§ The request:
Transcribe every line of the listing below, reproducing each entry character for character.

§ Material to process:
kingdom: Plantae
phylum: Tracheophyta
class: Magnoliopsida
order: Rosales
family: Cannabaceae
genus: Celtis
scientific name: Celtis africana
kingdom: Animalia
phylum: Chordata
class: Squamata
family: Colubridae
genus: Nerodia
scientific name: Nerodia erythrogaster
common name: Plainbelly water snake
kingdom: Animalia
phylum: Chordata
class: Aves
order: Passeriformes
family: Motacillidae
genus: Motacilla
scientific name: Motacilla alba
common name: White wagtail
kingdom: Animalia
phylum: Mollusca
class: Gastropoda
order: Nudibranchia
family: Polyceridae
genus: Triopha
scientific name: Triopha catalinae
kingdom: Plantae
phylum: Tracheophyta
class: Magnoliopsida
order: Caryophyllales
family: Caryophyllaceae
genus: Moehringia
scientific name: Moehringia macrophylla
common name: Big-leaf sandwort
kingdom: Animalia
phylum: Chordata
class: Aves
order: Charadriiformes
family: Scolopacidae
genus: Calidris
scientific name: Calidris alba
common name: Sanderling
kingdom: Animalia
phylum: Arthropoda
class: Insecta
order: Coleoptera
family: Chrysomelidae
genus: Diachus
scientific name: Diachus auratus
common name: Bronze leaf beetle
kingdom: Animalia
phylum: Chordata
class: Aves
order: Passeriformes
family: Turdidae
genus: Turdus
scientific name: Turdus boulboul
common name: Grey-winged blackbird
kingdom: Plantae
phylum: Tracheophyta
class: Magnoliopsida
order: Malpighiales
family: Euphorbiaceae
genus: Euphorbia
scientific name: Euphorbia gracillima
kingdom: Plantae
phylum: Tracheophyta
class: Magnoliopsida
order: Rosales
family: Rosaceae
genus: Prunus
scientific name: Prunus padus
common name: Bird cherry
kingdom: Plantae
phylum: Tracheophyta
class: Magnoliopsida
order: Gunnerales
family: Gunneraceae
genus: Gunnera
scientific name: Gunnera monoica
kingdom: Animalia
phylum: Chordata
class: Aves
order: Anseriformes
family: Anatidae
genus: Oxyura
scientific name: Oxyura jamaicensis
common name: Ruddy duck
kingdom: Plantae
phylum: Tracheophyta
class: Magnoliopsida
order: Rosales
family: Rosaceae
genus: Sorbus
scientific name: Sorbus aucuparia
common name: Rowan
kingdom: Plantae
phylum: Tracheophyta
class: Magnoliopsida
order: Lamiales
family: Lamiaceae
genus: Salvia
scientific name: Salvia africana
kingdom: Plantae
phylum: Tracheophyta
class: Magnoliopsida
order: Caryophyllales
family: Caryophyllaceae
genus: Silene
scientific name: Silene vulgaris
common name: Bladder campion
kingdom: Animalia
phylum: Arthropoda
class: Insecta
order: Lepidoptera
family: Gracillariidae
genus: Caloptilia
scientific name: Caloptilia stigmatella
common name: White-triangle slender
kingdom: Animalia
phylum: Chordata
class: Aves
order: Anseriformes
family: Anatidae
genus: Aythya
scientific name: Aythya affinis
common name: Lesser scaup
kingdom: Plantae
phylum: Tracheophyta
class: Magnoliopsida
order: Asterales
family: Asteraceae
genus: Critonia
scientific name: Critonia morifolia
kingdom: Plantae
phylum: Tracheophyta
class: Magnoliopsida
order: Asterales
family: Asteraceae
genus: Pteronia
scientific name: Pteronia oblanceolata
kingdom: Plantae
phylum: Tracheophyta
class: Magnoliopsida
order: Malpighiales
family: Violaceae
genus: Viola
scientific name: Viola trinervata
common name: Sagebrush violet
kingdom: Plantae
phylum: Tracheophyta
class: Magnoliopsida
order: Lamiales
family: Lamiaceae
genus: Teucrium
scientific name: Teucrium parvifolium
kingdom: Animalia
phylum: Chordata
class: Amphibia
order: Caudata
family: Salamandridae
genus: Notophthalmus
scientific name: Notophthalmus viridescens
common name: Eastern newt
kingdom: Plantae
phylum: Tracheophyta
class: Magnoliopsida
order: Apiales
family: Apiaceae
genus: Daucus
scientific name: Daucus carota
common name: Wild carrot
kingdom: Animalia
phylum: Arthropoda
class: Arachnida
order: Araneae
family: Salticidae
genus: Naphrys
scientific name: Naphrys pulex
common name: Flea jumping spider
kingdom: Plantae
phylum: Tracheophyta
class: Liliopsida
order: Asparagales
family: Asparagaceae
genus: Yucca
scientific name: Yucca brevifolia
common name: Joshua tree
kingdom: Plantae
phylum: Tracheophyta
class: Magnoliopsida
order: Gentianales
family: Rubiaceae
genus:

§ Result for this task:
kingdom: Plantae
phylum: Tracheophyta
class: Magnoliopsida
order: Rosales
family: Cannabaceae
genus: Celtis
scientific name: Celtis africana
kingdom: Animalia
phylum: Chordata
class: Squamata
family: Colubridae
genus: Nerodia
scientific name: Nerodia erythrogaster
common name: Plainbelly water snake
kingdom: Animalia
phylum: Chordata
class: Aves
order: Passeriformes
family: Motacillidae
genus: Motacilla
scientific name: Motacilla alba
common name: White wagtail
kingdom: Animalia
phylum: Mollusca
class: Gastropoda
order: Nudibranchia
family: Polyceridae
genus: Triopha
scientific name: Triopha catalinae
kingdom: Plantae
phylum: Tracheophyta
class: Magnoliopsida
order: Caryophyllales
family: Caryophyllaceae
genus: Moehringia
scientific name: Moehringia macrophylla
common name: Big-leaf sandwort
kingdom: Animalia
phylum: Chordata
class: Aves
order: Charadriiformes
family: Scolopacidae
genus: Calidris
scientific name: Calidris alba
common name: Sanderling
kingdom: Animalia
phylum: Arthropoda
class: Insecta
order: Coleoptera
family: Chrysomelidae
genus: Diachus
scientific name: Diachus auratus
common name: Bronze leaf beetle
kingdom: Animalia
phylum: Chordata
class: Aves
order: Passeriformes
family: Turdidae
genus: Turdus
scientific name: Turdus boulboul
common name: Grey-winged blackbird
kingdom: Plantae
phylum: Tracheophyta
class: Magnoliopsida
order: Malpighiales
family: Euphorbiaceae
genus: Euphorbia
scientific name: Euphorbia gracillima
kingdom: Plantae
phylum: Tracheophyta
class: Magnoliopsida
order: Rosales
family: Rosaceae
genus: Prunus
scientific name: Prunus padus
common name: Bird cherry
kingdom: Plantae
phylum: Tracheophyta
class: Magnoliopsida
order: Gunnerales
family: Gunneraceae
genus: Gunnera
scientific name: Gunnera monoica
kingdom: Animalia
phylum: Chordata
class: Aves
order: Anseriformes
family: Anatidae
genus: Oxyura
scientific name: Oxyura jamaicensis
common name: Ruddy duck
kingdom: Plantae
phylum: Tracheophyta
class: Magnoliopsida
order: Rosales
family: Rosaceae
genus: Sorbus
scientific name: Sorbus aucuparia
common name: Rowan
kingdom: Plantae
phylum: Tracheophyta
class: Magnoliopsida
order: Lamiales
family: Lamiaceae
genus: Salvia
scientific name: Salvia africana
kingdom: Plantae
phylum: Tracheophyta
class: Magnoliopsida
order: Caryophyllales
family: Caryophyllaceae
genus: Silene
scientific name: Silene vulgaris
common name: Bladder campion
kingdom: Animalia
phylum: Arthropoda
class: Insecta
order: Lepidoptera
family: Gracillariidae
genus: Caloptilia
scientific name: Caloptilia stigmatella
common name: White-triangle slender
kingdom: Animalia
phylum: Chordata
class: Aves
order: Anseriformes
family: Anatidae
genus: Aythya
scientific name: Aythya affinis
common name: Lesser scaup
kingdom: Plantae
phylum: Tracheophyta
class: Magnoliopsida
order: Asterales
family: Asteraceae
genus: Critonia
scientific name: Critonia morifolia
kingdom: Plantae
phylum: Tracheophyta
class: Magnoliopsida
order: Asterales
family: Asteraceae
genus: Pteronia
scientific name: Pteronia oblanceolata
kingdom: Plantae
phylum: Tracheophyta
class: Magnoliopsida
order: Malpighiales
family: Violaceae
genus: Viola
scientific name: Viola trinervata
common name: Sagebrush violet
kingdom: Plantae
phylum: Tracheophyta
class: Magnoliopsida
order: Lamiales
family: Lamiaceae
genus: Teucrium
scientific name: Teucrium parvifolium
kingdom: Animalia
phylum: Chordata
class: Amphibia
order: Caudata
family: Salamandridae
genus: Notophthalmus
scientific name: Notophthalmus viridescens
common name: Eastern newt
kingdom: Plantae
phylum: Tracheophyta
class: Magnoliopsida
order: Apiales
family: Apiaceae
genus: Daucus
scientific name: Daucus carota
common name: Wild carrot
kingdom: Animalia
phylum: Arthropoda
class: Arachnida
order: Araneae
family: Salticidae
genus: Naphrys
scientific name: Naphrys pulex
common name: Flea jumping spider
kingdom: Plantae
phylum: Tracheophyta
class: Liliopsida
order: Asparagales
family: Asparagaceae
genus: Yucca
scientific name: Yucca brevifolia
common name: Joshua tree
kingdom: Plantae
phylum: Tracheophyta
class: Magnoliopsida
order: Gentianales
family: Rubiaceae
genus:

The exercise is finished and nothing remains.